A medio camino del libro, taxativamente se afirma esta equivalencia: “Escribir es leer y velar”. Pero la definición de la fórmula no es conceptual, por lo que escribir no será el punto de identificación entre leer y velar, la resolución de sus diferencias, sino que los tres términos giran y se unen para seguir alejándose y repercutiendo en el cuerpo, que en un momento escribe, en otro hace silencio, vela por el entorno, lee lo que pasa y lo que le pasa, lo que la mano hizo sobre el papel, y todo vuelve, hasta la materia desvanecida de los muertos. Más entregada al poema y a su grieta discontinua en la ilusión continua de las palabras, la definición de Nadia Prado dice así: “Escuchar en el silencio que estamos aquí, aún, mientras el vocablo, en su lecho de ceniza, no sabe quién habla; su merodeo en confusión es la tumba de los signos, su fosa, hendidura en el blanco”. Es el poema real, el imposible, en el que decir “yo” es el equivalente a la idea de la muerte, aunque justamente esta presencia de un límite inaccesible signifique la máxima afirmación de la vida, porque se sigue escribiendo. La acción no se queda en el vacío de su interrupción, nunca termina de volver a interrumpirse. Dice Nadia: “Escribir es continuar, extenderse más allá de sí. No se trata de seguir de pie ante la muerte sino de seguir de pie ante la vida”. Pero se trata de una continuidad que no olvida lo interrumpido, no es únicamente la vida del cuerpo que encarna un yo, sino que implica velar por otros, velar por las huellas. De allí que escribir sea también extender lo que se amó, lo que se leyó; en el pasado de quien escribe se despierta el de otros, como si en cada gesto estuviese inscripto el gesto inmemorial de querer, mirar, hablar, acciones que acaso siguen un enigmático paralelismo con este gesto del libro: escribir, leer, velar.

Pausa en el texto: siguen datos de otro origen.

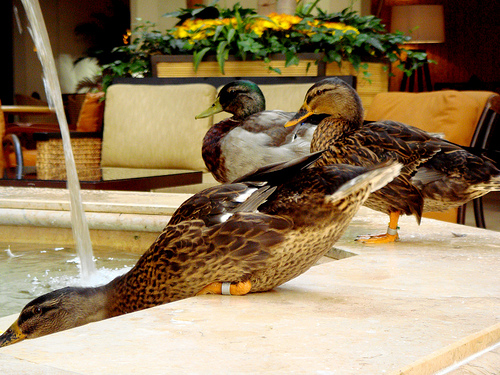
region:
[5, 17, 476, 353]
Ducks in the shot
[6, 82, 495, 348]
Brown ducks are female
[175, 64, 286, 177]
This is a male duck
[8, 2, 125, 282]
Water is running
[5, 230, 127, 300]
The water is clean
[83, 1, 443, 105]
Yellow flowers in the plant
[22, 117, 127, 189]
A brown basket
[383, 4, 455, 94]
A white lamp in the background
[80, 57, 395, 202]
The sofa is white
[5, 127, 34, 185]
A steel stand for the table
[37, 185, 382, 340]
duck is getting in the water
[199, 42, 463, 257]
the ducks are standing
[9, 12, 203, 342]
waterfall into a fountain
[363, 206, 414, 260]
duck has orange feet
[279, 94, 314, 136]
duck has orange beak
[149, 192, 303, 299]
duck has brown feathers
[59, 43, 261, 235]
chairs next to the ducks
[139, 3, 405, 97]
flowers above the chairs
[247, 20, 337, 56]
the leaves are green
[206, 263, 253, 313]
rubber band on the duck's foot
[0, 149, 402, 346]
duck is leaning into indoor fountain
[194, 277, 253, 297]
leaning duck has silver band on leg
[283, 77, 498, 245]
brown and yellow standing duck next to fountain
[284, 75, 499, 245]
standing brown duck has tag on leg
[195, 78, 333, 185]
duck with green head standing by fountain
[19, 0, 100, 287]
indoor fountain has strong spray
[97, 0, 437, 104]
greenery arrangement in long wooden planter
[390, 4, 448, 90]
table lamp in corner has beige lampshade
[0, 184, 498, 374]
ledge of fountain is made of marble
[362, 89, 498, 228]
chair with golden yellow upholstery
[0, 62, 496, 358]
three ducks on edge of swimming pool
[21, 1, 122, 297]
a stream of water flows into the swimming pool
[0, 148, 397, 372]
a duck is drinking water from swimming pool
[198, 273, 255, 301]
leg of duck is orange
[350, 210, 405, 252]
legs of duck are orange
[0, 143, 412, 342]
duck is color brown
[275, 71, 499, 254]
duck is color brown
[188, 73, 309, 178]
duck is color brown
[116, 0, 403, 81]
yellow flowers on large pot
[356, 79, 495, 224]
a chair behind a duck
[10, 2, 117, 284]
water filling the pond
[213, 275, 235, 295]
strap on duck foot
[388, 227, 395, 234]
strap on duck foot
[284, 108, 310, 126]
beak on the duck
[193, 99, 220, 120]
beak on the duck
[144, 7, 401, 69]
plant on the shelf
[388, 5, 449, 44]
shade on the lamp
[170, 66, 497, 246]
ducks standing on the ledge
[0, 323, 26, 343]
beak on the duck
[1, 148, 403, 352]
duck laying on the ledge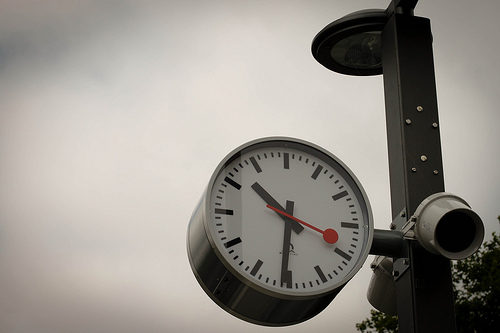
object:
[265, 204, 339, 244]
hand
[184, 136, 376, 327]
clock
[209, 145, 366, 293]
white face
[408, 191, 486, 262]
camera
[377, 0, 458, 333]
pole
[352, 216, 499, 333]
tree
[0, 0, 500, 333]
sky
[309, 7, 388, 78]
bulb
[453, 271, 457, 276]
leaves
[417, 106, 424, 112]
bolts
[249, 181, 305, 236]
hands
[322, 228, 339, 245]
circle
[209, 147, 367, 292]
10:30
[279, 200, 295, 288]
hand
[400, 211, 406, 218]
screws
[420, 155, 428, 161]
screws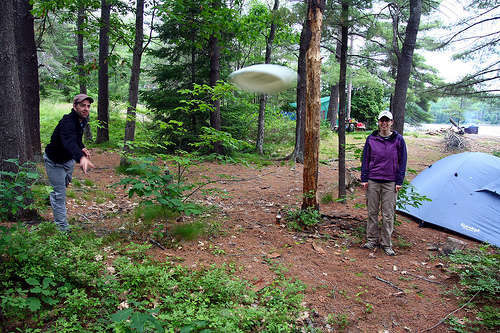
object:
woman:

La autora dobla la hoja de un libro amado para escribir que lo posible, el contacto, el hallazgo en efecto se dan. Y si se dieron una vez, siempre serán posibles. En este libro, se piensa en el retorno posible de lo que amamos, y se escribe esa posibilidad, en cada fragmento separado por tres estrellas negras en un cielo blanco, el libro nos invita a la posibilidad, al poema, tanto al escrito, por uno o por otro, como al que no se escribirá, el que somos, el que sería cualquiera que vive o haya vivido.